Texto de estudio:
════

Así que si para los filósofos griegos los poetas eran un fantasma contra los cuales había que unirse en feroz cruzada hasta expulsarlos de la sociedad, para los rudos nórdicos eran la esencia de la comunidad y por lo tanto deberían tener trato preferencial.
Esa dicotomía aún funciona hoy en día pero con otra semblanza. En las sociedades autoritarias es común que los gobernantes se consideren dioses. Con esos presupuestos los bardos y sus versos son vistos como peligrosos y difamadores. Por lo tanto, como lo sugería Platón, hay que expulsarlos y la mejor manera de expulsarlos para siempre es mediante el asesinato. Recordemos a algunos de esos poetas víctimas de los dioses terrenales: En España, Miguel Hernández quien murió en prisión. Asimismo Federico García Lorca, fusilado en un camino polvoriento. En Nicaragua, Leonel Rugama quien fue sorprendido, cuando escribía poemas, por un batallón de 200 soldados armados hasta los dientes y apoyados desde el aire por una avioneta que taladraba desde el aire la casa donde vivía el joven aeda. En Alemania, Walter Benjamín, obligado por los nazis al suicidio con una dosis de morfina. Del mismo modo Ernst Arndt, asesinado en un campo de concentración. En Guatemala, Oto René Castillo a quien los militares le propinaron la más infame y dolorosa de las muertes. Después de hacerlo prisionero lo pusieron al frente de una hoguera y con un filoso machete le cercenaban partes del cuerpo que luego tiraban a la candela. La lista podría hacerse interminable. Poetas franceses y poetas polacos. Poetas africanos y poetas asiáticos. Poetas del desierto y poetas de los mares.

════

Datos para analizar:
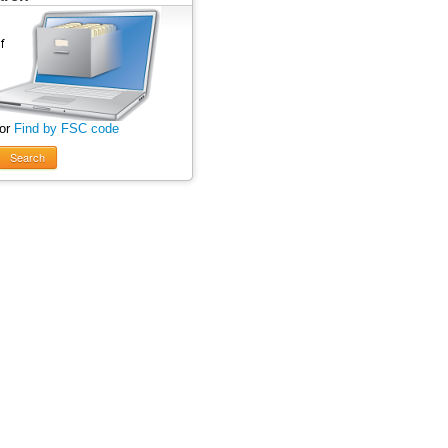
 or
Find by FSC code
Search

════

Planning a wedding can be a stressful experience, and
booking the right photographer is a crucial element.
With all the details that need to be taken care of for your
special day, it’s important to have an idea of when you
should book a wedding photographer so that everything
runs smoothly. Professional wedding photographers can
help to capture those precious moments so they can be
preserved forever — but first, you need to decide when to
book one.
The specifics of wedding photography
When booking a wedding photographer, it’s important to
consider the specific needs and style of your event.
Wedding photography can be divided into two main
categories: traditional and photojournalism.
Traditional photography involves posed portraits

════

Qué trabajar:
#1 Según el texto sobre los poetas, ¿cómo murió Federico García Lorca?
#2 Reproduce del texto sobre los poetas el fragmento que va desde "Así que si para" hasta "tener trato preferencial.", ambos incluidos.
#3 Retoma el texto sobre los poetas y sigue escribiéndolo desde donde se detiene.
Las entradas son un material aparte, sin relación con el texto.

Conjunto de respuestas:
#1 Fusilado en un camino polvoriento.

#2
Así que si para los filósofos griegos los poetas eran un fantasma contra los cuales había que unirse en feroz cruzada hasta expulsarlos de la sociedad, para los rudos nórdicos eran la esencia de la comunidad y por lo tanto deberían tener trato preferencial.

#3
Como se puede apreciar, nada ha sido fácil para los poetas. Ni lo será, al parecer. Ya hemos visto cómo han sido objetos de diversas persecuciones desde antes del inicio de los siglos. Algunos los han querido desterrar de sus comunidades. Otros los han obligado a que se conviertan en diestros guerreros de hachas y lanzas. Y no ha faltado quien considere que el asesinato con premeditación acechanza y alevosía es la mejor forma de quitarse de encima a los poetas. Para colmo de males, sucede que en estos tiempos modernos, se ha descubierto que la mejor forma de tratar a los poetas no es desterrándolos ni obligándolos a empuñar armas ni asesinándolos sino ignorándolos.